What is expected:
Nothing but the lines below between the line holding "hfov_deg: 13.5" and the line holding "f_number: 4.2", inclusive, should appear in the answer, each set down exactly.

Records for this exercise:
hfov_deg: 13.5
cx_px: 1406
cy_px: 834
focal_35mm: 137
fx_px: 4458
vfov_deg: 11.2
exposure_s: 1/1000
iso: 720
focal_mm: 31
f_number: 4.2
...
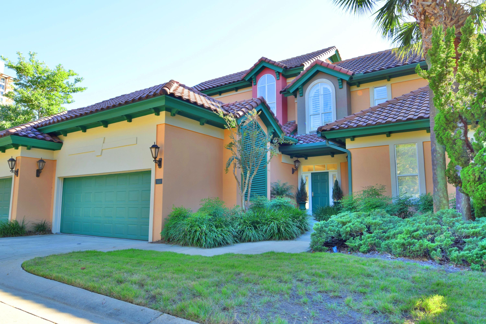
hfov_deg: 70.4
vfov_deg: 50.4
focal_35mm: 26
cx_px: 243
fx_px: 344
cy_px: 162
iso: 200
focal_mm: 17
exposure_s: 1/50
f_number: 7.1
--
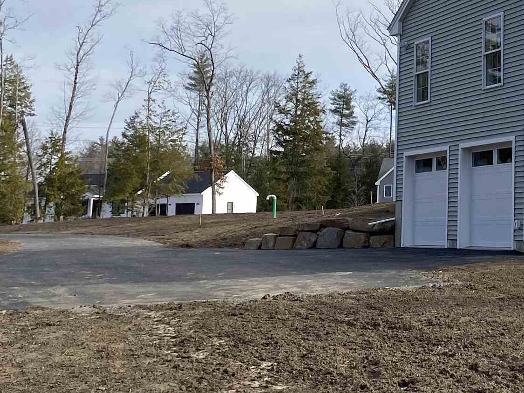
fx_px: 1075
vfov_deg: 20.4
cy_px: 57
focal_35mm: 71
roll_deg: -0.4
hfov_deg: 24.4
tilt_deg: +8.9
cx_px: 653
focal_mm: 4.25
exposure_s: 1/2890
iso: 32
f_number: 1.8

Solution below:
hfov_deg: 13.5
cx_px: 1406
cy_px: 834
focal_35mm: 137
fx_px: 4458
vfov_deg: 11.2
exposure_s: 1/1000
iso: 720
focal_mm: 31
f_number: 4.2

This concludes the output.